[EXCERPT TO READ]:
Implementing a table of contents feature for CommonMark

drrajeshtalluri commented 4 years ago

Hi, I have been trying to implement a toc (table of contents) feature using the ast generated from Commonmark. However, my implementation is too convoluted and messy. It would really help if I can get any feedback on better ways to create the toc and if I could contribute this in any way to this excellent package.

The logic of my implementation is to create a hierarchical JSON data structure from ast created by CommonMark. I wanted to have it in JSON, as we can use the JSON data in javascript to create different types of toc's at multiple levels on a webpage. If it is just HTML ul,li list then there may be other better approaches.

This is the function I wrote to create a hierarchical dict:

# input for this function is an ast for a markdown document created with a commonmark parser
function create_toc(ast)
    toc = [] # initialize toc

    ## iterate through toc and extract all headings, links and level  of the headings
    for (node, enter) in ast
        if enter && node.t isa CommonMark.Heading
            hstr = string(node.t)
            hlvl = match(r"CommonMark.Heading\((.)\)", hstr)

            title_str = ""
            for (node, enter) in node
                if enter && node.t isa CommonMark.Text
                    title_str *= node.literal
                end
            end
            push!(toc, 
        Dict{Any,Any}("hlvl" => hlvl[1],
              "id" => node.meta["id"],
              "title" => title_str,
              "children" => nothing )) # create children field as it is needed
        end
    end

    # create another copy of the toc and modify it to create a hierarchical dict 
    ntoc = deepcopy(toc)

    ## this function finds the parent of a heading if any otherwise 0
    function findparent(tlist, nid)
        x = [i["hlvl"] for i in tlist]
        x = parse.(Int, x)
        a1 = x[nid]
        if a1 == 1 
            return 0
        else
            return findlast(x[1:nid] .== (a1 - 1))
        end
    end

    ## find parents for each heading
    pnode = [findparent(toc, i) for i in 1:length(toc)]

    for i in 1:length(toc)

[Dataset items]
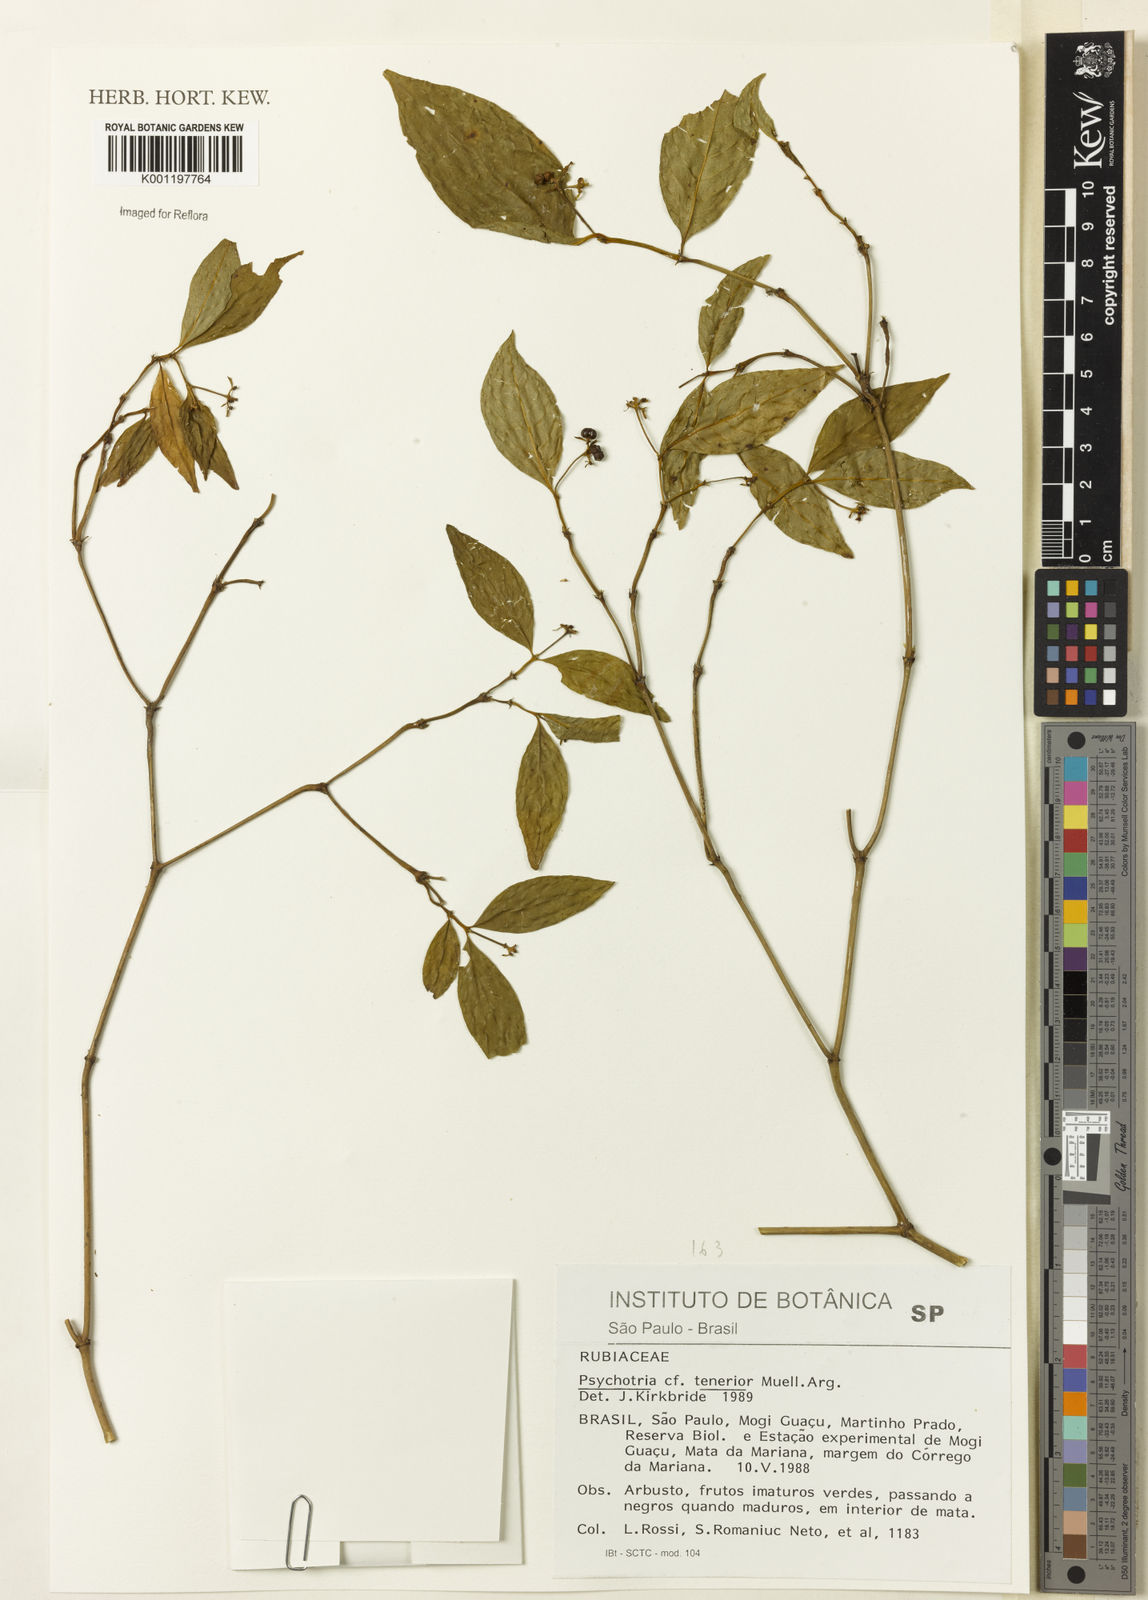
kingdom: Plantae
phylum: Tracheophyta
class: Magnoliopsida
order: Gentianales
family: Rubiaceae
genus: Psychotria
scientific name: Psychotria
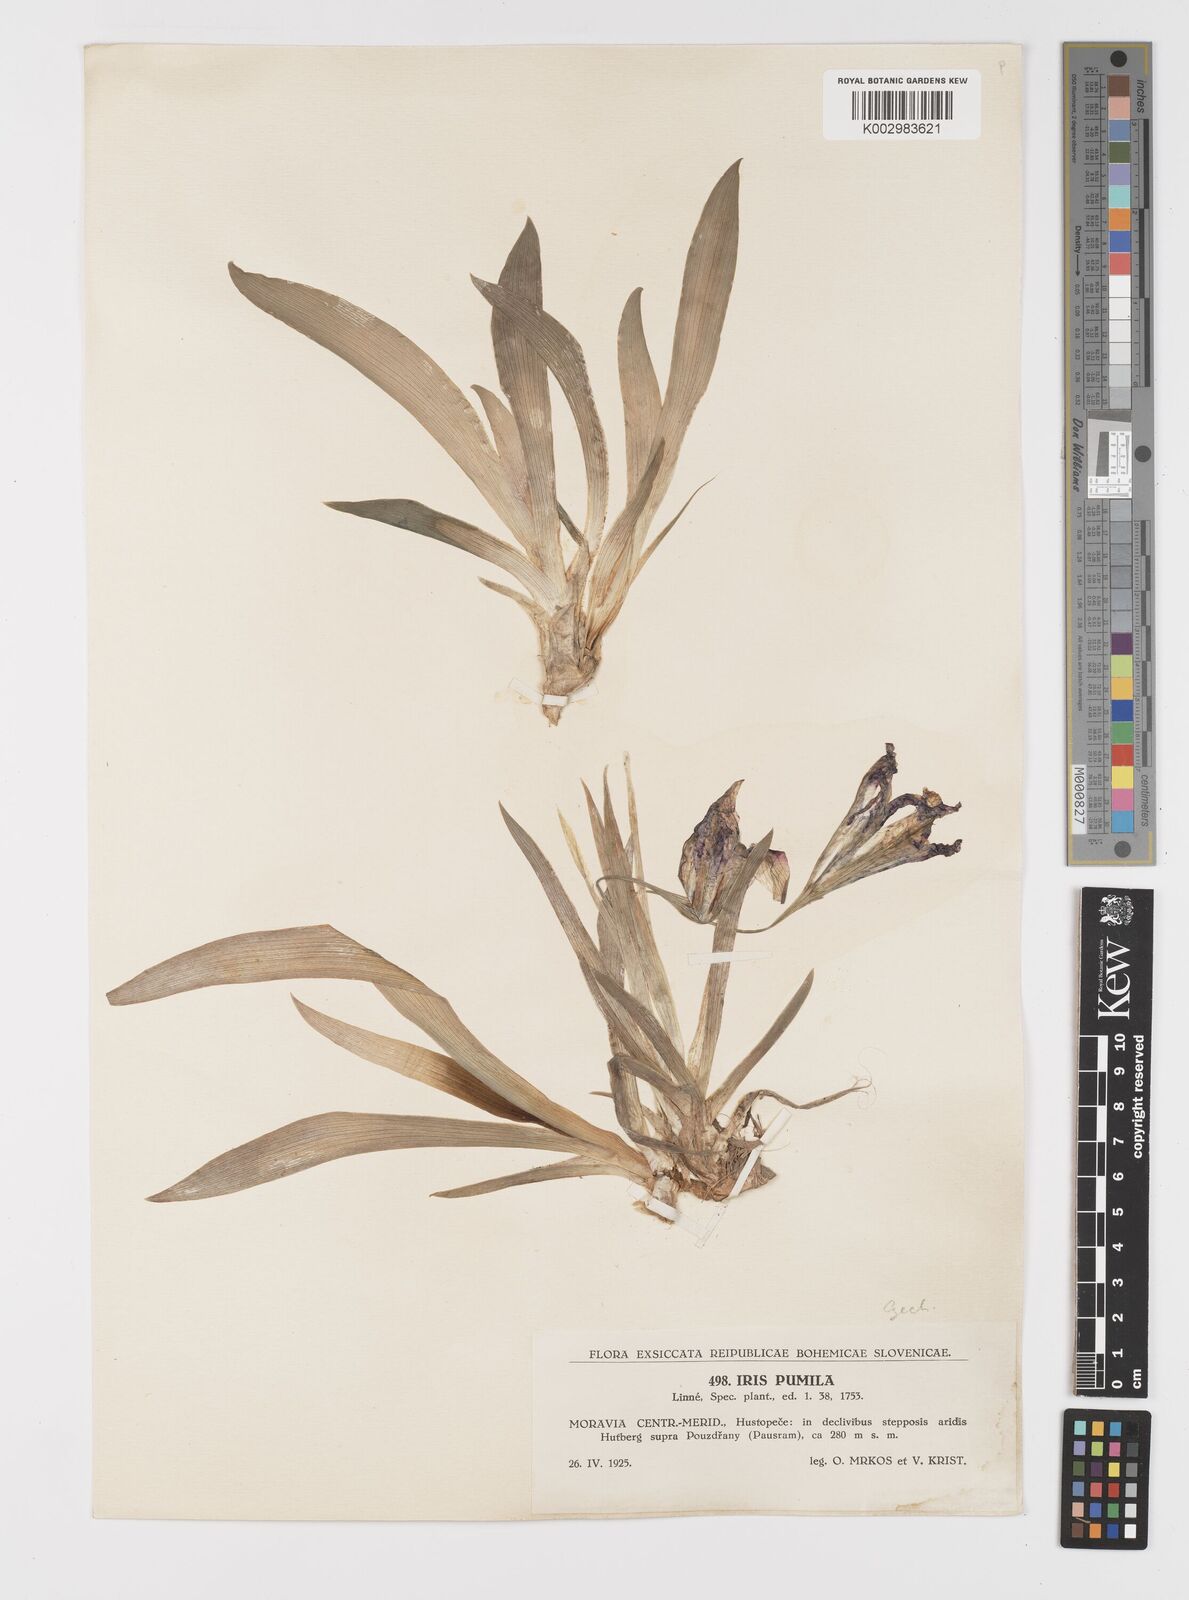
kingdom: Plantae
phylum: Tracheophyta
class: Liliopsida
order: Asparagales
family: Iridaceae
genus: Iris
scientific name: Iris pumila
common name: Dwarf iris
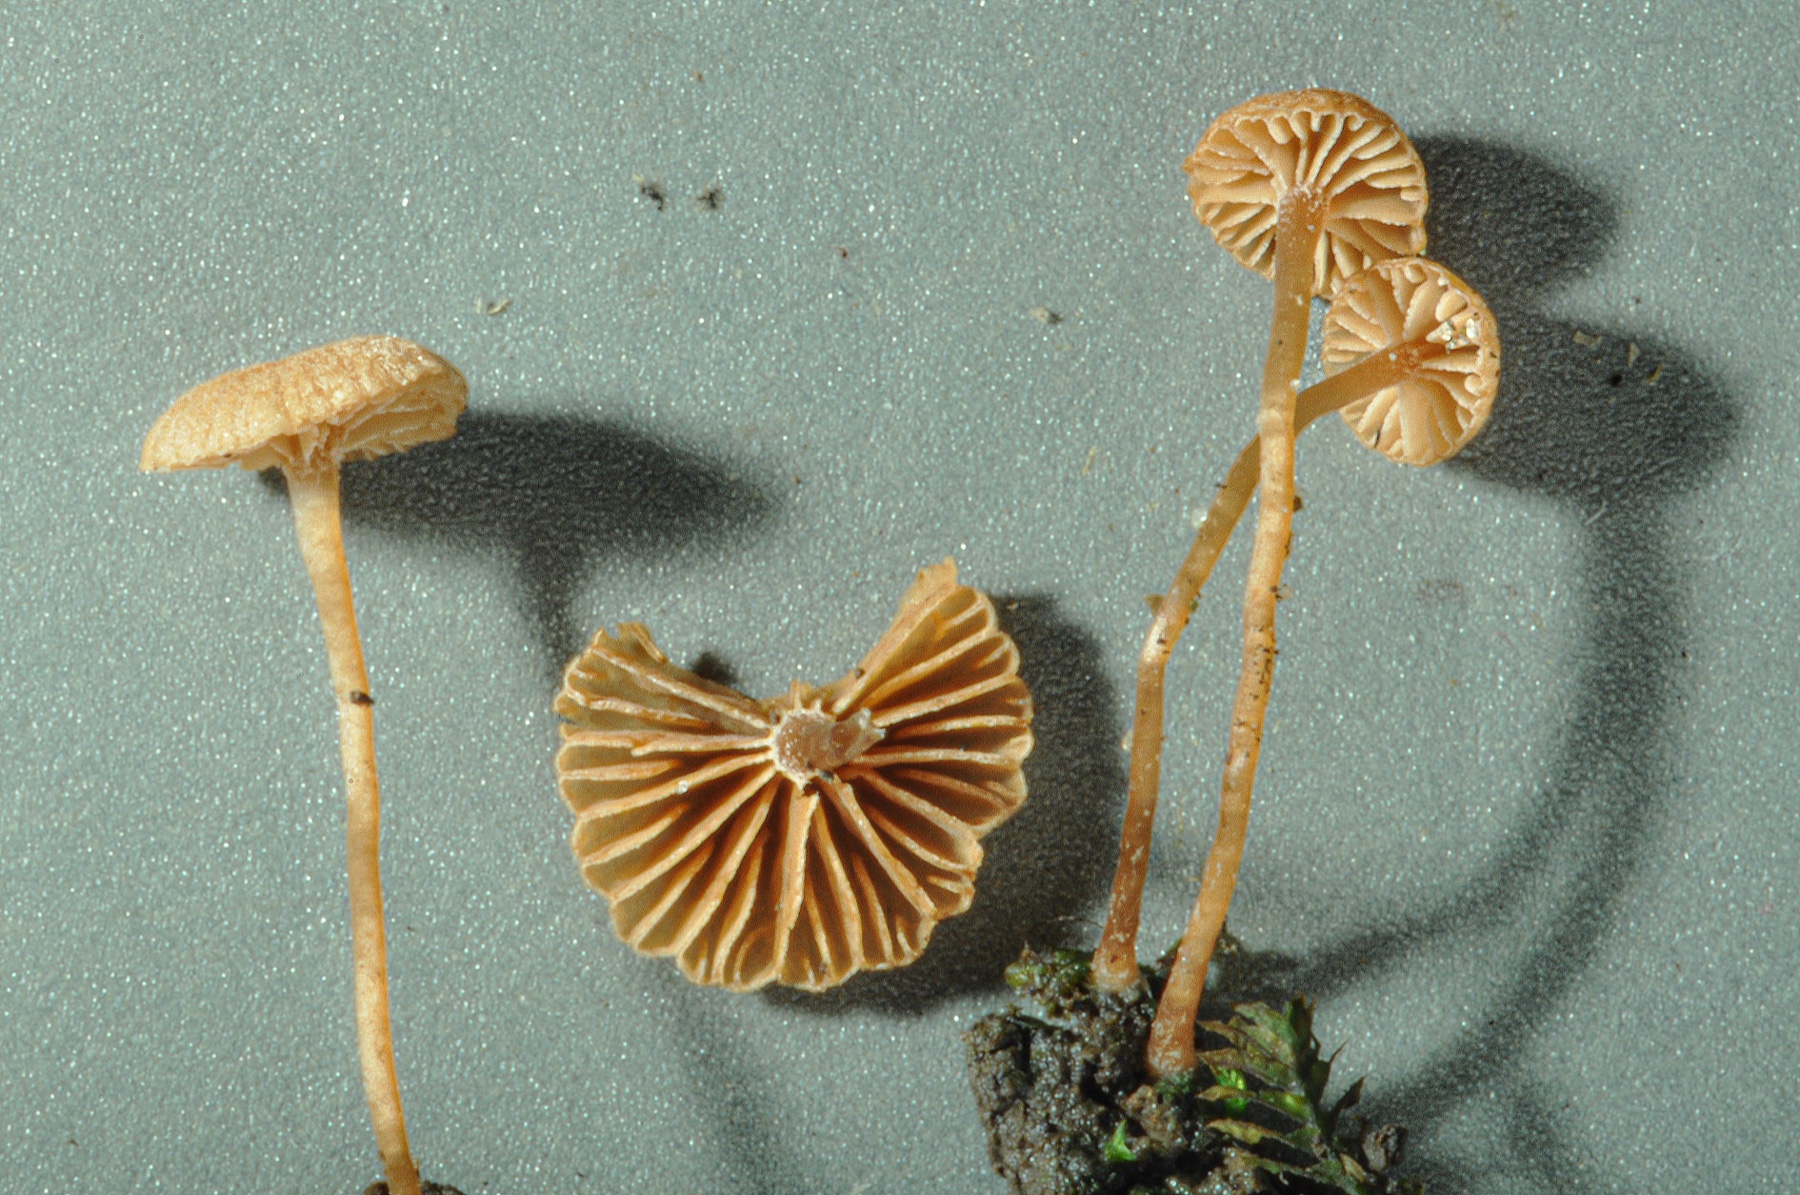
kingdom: Fungi
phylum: Basidiomycota
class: Agaricomycetes
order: Agaricales
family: Tubariaceae
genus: Tubaria
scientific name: Tubaria albostipitata
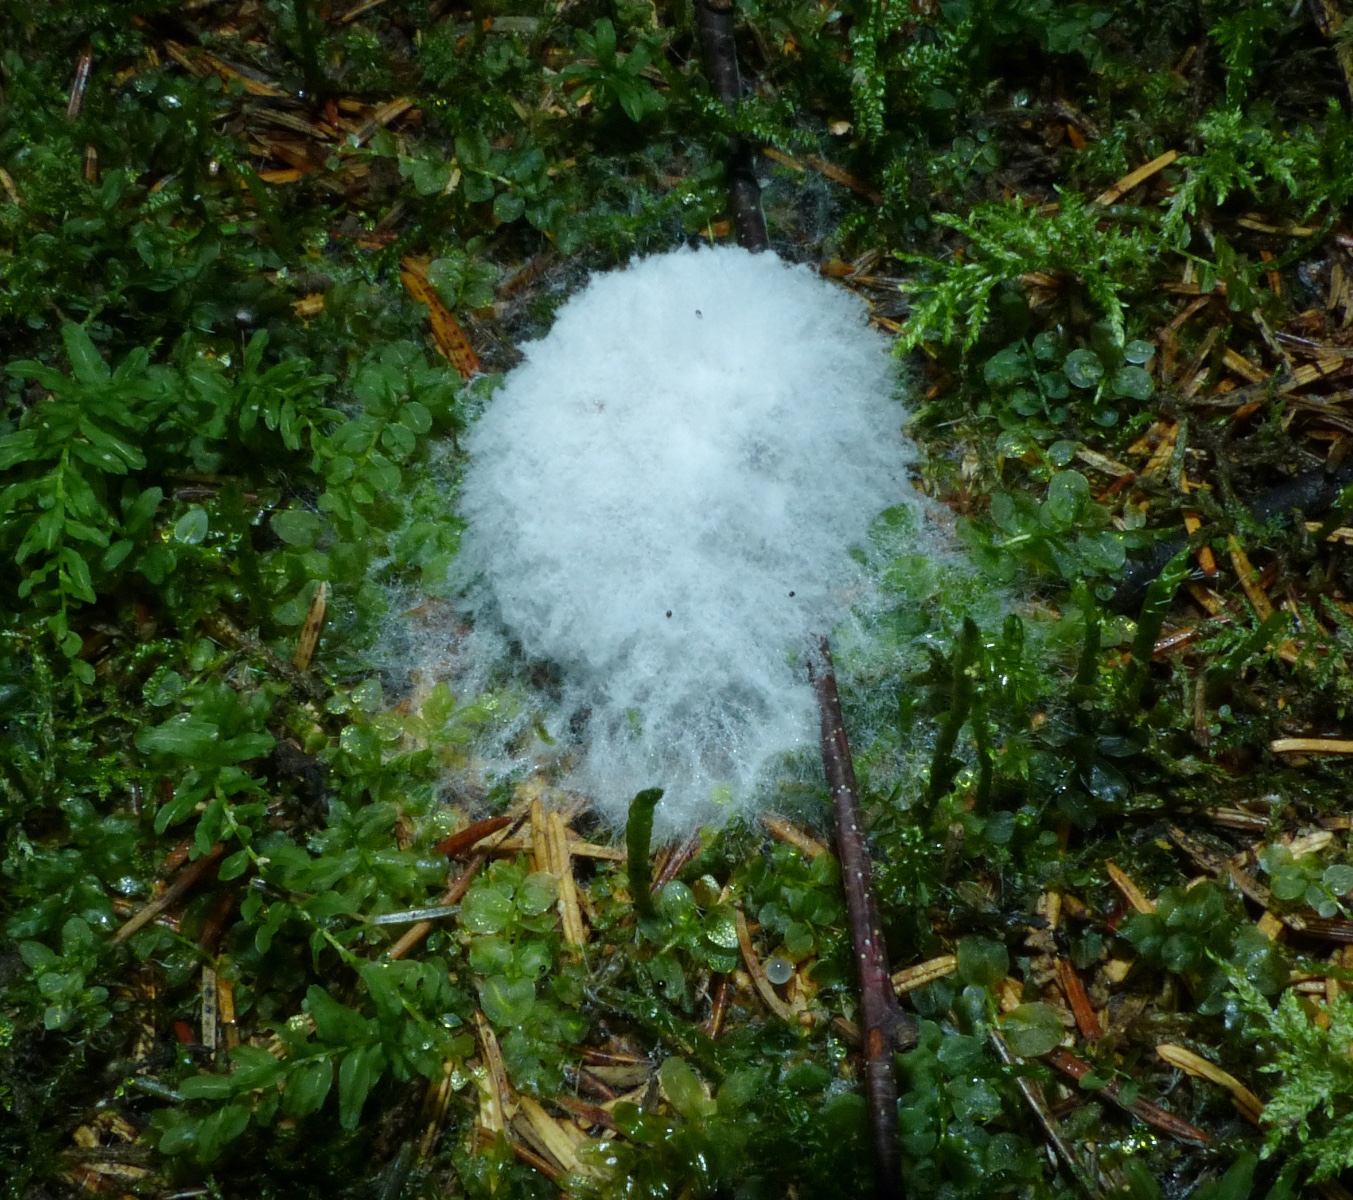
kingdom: Fungi
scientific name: Fungi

[WHAT YOU SHOULD DO]:
In the table of contents thread, what value does the findparent function return when a heading's level is 1?

[COMPLETED EXERCISE]:
It returns 0.